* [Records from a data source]
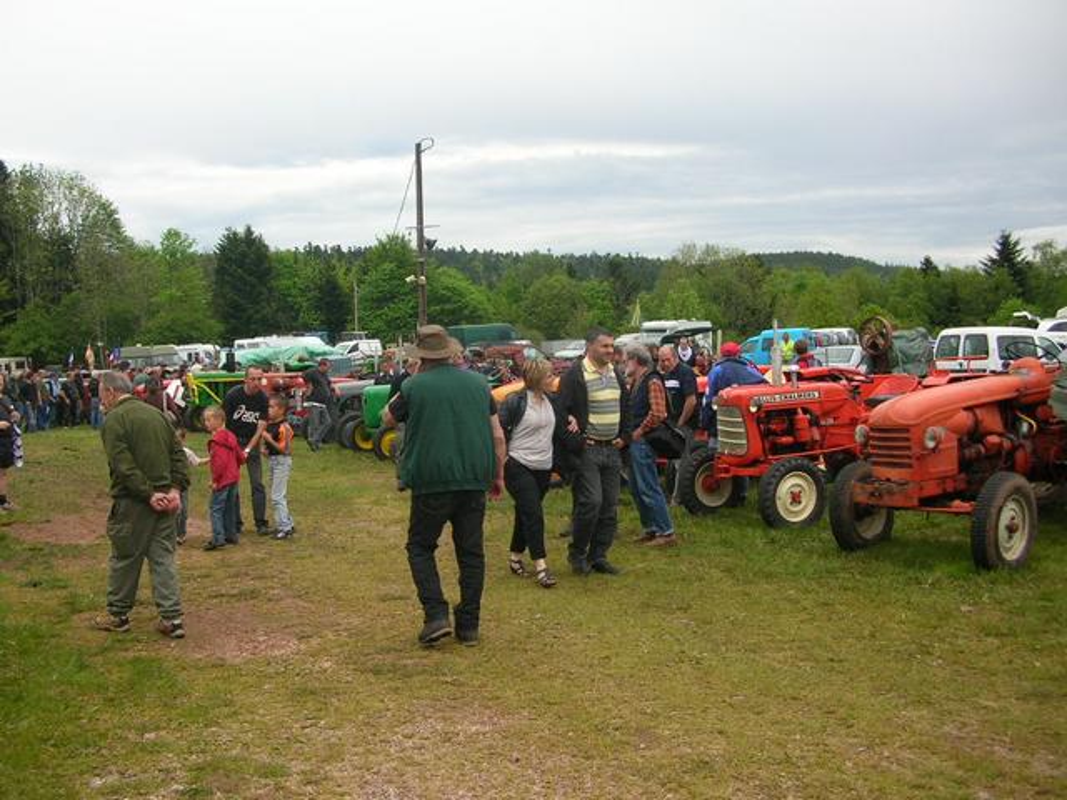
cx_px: 534
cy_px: 400
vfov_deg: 40.7
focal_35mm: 35
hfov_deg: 52.6
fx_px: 1079
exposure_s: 1/460
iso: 50
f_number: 2.8
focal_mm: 5.8
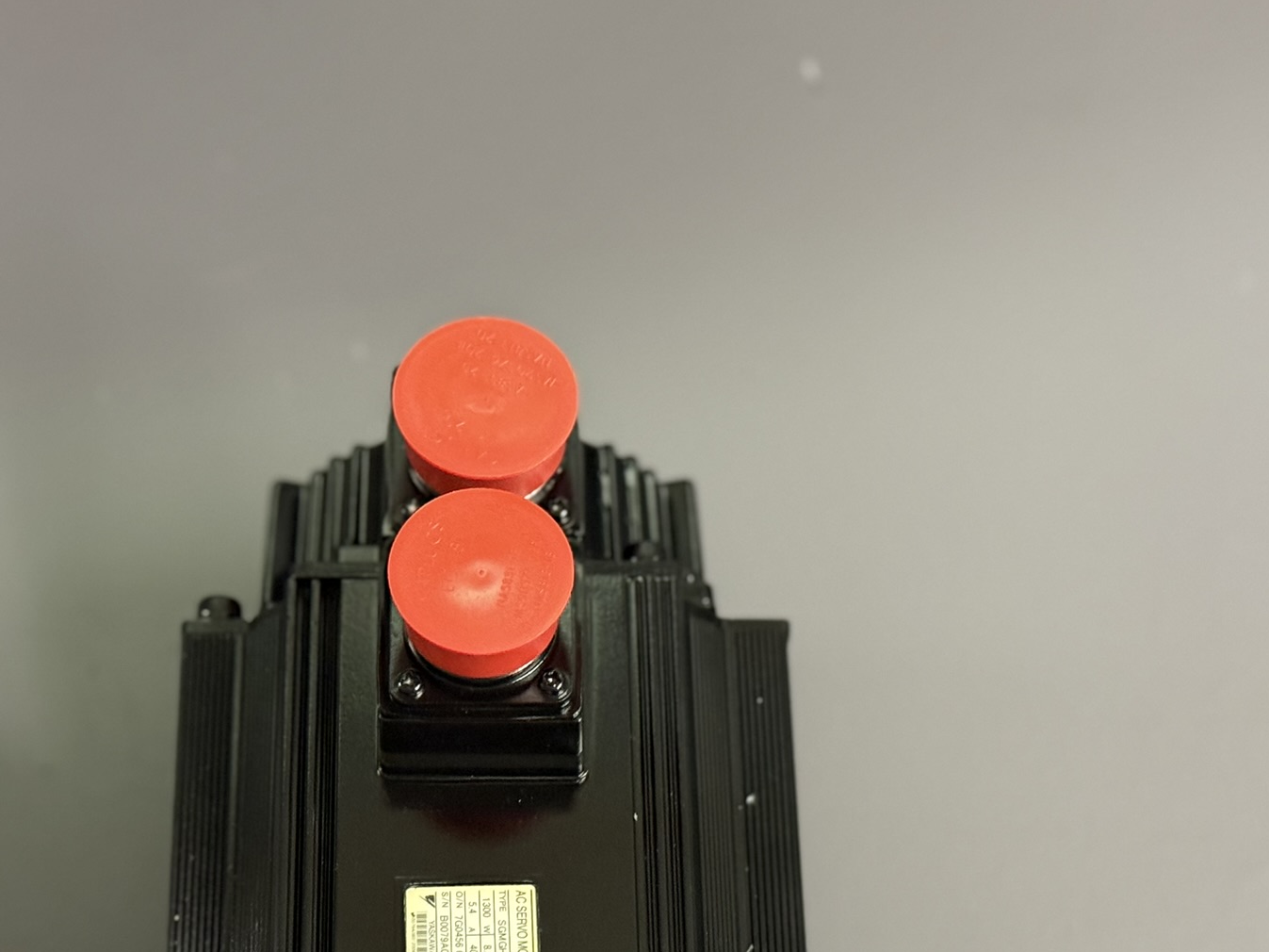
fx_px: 2676
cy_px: 670
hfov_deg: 26.6
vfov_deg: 20.1
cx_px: 475
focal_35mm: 73
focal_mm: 6.76
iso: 500
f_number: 1.78
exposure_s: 1/33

* [About this exercise] Return exactly the lines from the line with "f_number: 2.8" through the last line of the data above, both included; pictures do not go in the answer.

* [Your response]
f_number: 2.8
focal_mm: 5.8
fx_px: 2676
cy_px: 670
hfov_deg: 26.6
vfov_deg: 20.1
cx_px: 475
focal_35mm: 73
focal_mm: 6.76
iso: 500
f_number: 1.78
exposure_s: 1/33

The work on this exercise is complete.